Sunday I was able to take my time leaving Healy since I didn't have anything in particular planned until Monday. I enjoyed my ryde to Fairbanks and located the place where I'd get the plane on Monday and then my hotel. Today I got a hotel shuttle to the airport and got on a Piper Navajo 9-passenger twin with 5 Swedes and went to Barrow, Alaska.
On the flight up, we stopped at Cold Foot, north of the Arctic Circle, for fuel and a "comfort" break. Our pilot, Todd, pointed out many things en route and gave us some history of some of the places we flew over. This is fire season and they generally don't try to put them out unless they threaten populated areas or the pipeline. After Cold Foot, we overflew the Gates of the Arctic National Park. The name is from 2 mountains in a river valley that are like gateposts in the mountain pass. We flew low right between them and it was beautiful. They are part of the Brooks range.
We landed in Barrow in fog and we felt drizzle in the air when we got out of the plane. The wind made everything feel colder. But on the tour the drizzle diminished and it wasn't too bad. I took extra layers to put on but didn't need them.
Barrow is really interesting to tour the little town and learn about how people live there year-round. The town is only 55% indigenous people. Apparently there are a lot of scientists there. We went out on the peninsula about a mile from Point Barrow, the northern-most land in the Americas. We couldn't go all the way out because it was just fine gravel and the van wasn't equipped for that. I had planned on taking off a shoe and sock and at least dipping a toe into the Arctic Ocean, but chickened out and dipped my hand in instead. We saw lots of whale skulls, signs shot up (apparently the Alaska state pass-time), houses with lots of junk around them. They save and reuse everything, so it pays to have a pile of stuff in the yard so you don't have to buy when it's so expensive. The guide said gasoline is $7/gal.
I asked the guide how they get the cars there. He said there are 2 ways: (1) bring them in by barge from Anchorage or Seattle at a cost of about $5000, or (2) drive them there. But there are no roads to Barrow, so in the winter they come up the Dalton Highway to Deadhorse and then drive an ice-road along the coast to Barrow. This method runs about $1200.
Someone asked about funeral practices, assuming they used cremation since the ground is frozen so much of the time. But that's not the case. They can bury even in the winter, using the same machines they use to drive pilings into the permafrost. And the bodies buried int the permafrost never decay; so they will always be int the same state as when they are buried. He showed us "Mound 44," a mound of earth right above the beach. It's named that because they needed some way to identify an address for a possible crime scene when human legs were found to be protruding from the mound. It got roped off with crime-scene tape and all until they eventually got some archeologists there to excavate. It turned out to be a mother and children from about 2000 years ago. At that time the people built houses from whale bones and then covered them with sod. Apparently the house caved in on the people and they were trapped there and died. That is what formed the mound. There's an area full of collapsed mounds and it's believed there are bodies in them. It was the custom to leave the deceased in their place with their stuff and not disturb it. So all those collapsed mounds contain buried people from long ago. We walked among them and could see some of the exposed whale bones that formed the sod houses structures.

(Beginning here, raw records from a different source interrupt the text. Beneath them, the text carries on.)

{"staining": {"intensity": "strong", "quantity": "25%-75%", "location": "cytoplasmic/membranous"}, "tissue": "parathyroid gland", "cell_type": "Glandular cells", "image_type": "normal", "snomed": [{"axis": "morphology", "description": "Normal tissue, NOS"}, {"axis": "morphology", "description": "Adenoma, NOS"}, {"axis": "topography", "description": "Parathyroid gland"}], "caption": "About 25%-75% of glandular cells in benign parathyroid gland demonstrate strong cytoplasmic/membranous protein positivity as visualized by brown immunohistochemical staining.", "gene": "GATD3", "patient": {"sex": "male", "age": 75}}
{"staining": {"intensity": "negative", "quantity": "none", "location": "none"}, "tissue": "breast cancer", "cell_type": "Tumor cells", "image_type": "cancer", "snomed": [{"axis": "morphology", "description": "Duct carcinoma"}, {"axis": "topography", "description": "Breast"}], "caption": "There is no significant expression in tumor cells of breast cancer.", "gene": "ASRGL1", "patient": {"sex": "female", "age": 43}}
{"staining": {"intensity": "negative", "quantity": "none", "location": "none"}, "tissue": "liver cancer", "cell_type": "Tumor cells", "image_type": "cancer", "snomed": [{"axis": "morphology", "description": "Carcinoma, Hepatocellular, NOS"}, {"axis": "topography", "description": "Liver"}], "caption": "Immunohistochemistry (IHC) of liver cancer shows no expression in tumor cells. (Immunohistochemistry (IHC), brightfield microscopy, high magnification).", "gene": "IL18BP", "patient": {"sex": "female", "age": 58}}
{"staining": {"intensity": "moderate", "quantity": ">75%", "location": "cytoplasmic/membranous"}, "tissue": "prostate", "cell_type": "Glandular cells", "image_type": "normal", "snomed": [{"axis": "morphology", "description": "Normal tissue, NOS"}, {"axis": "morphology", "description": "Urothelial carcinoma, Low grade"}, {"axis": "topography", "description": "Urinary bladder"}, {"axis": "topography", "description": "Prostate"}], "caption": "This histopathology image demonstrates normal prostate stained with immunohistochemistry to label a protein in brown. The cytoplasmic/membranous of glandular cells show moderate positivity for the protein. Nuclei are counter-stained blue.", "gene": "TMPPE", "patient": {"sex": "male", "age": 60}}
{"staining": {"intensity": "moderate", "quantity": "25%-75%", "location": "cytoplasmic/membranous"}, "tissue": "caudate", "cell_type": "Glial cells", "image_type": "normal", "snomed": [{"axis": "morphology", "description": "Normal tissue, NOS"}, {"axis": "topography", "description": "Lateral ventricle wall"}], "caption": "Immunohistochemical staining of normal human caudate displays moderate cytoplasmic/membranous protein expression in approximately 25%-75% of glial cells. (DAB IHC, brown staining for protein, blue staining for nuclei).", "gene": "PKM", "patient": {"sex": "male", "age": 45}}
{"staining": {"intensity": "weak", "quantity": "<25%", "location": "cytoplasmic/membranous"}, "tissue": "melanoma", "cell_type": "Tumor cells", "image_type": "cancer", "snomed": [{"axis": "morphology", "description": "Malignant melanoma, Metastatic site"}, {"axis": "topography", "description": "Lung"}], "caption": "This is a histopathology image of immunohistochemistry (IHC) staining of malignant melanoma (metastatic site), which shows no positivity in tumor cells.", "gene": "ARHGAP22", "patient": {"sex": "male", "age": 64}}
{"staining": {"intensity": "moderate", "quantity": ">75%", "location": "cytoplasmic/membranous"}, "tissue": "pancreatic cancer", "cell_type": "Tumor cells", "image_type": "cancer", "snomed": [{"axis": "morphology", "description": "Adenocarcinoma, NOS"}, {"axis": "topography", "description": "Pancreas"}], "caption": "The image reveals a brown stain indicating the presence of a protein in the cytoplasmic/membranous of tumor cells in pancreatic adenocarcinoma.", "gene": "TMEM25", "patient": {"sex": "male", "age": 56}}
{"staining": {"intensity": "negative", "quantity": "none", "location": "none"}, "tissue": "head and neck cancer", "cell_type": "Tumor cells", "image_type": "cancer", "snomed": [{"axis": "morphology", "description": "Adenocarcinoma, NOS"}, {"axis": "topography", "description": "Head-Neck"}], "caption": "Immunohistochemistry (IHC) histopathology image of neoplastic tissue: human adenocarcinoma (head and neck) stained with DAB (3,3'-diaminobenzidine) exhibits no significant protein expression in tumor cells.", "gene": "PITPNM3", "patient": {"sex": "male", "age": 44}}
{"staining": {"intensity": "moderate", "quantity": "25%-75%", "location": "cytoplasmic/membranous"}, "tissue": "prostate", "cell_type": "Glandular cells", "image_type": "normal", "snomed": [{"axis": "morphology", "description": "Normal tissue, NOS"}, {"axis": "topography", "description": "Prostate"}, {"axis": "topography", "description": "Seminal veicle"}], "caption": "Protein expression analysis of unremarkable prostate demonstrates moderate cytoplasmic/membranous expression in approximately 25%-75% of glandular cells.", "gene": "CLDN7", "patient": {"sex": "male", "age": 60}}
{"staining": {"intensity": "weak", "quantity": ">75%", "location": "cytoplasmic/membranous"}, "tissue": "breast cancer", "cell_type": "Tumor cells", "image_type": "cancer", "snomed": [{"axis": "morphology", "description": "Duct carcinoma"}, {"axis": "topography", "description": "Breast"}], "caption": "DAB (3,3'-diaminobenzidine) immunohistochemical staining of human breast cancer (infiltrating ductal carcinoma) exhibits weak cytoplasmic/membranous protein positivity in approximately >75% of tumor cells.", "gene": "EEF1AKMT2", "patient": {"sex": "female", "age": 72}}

I asked about their diet, and do they grow vegetables in greenhouses. No, the indigenous diet is about 95% meat, but, traditionally, it's not cooked and so they get all the nutrition from the animal, which is often diminished in food preparation. They eat polar bear, whale, walrus, seals, fish, caribou, birds.
There is a central power plant for the town, burning natural gas, which is abundant on the north slope. At each house is a big round pipe sticking out of the ground and then a big black pipe goes from there under and into the house. This delivers heat and electric. So houses don't need furnaces, but they have water heaters.
I took some pictures but will put them up later. I wanted to write about this while it was still fresh in my mind. I'm sure I've forgotten something, but will add to it later if I can come up with more.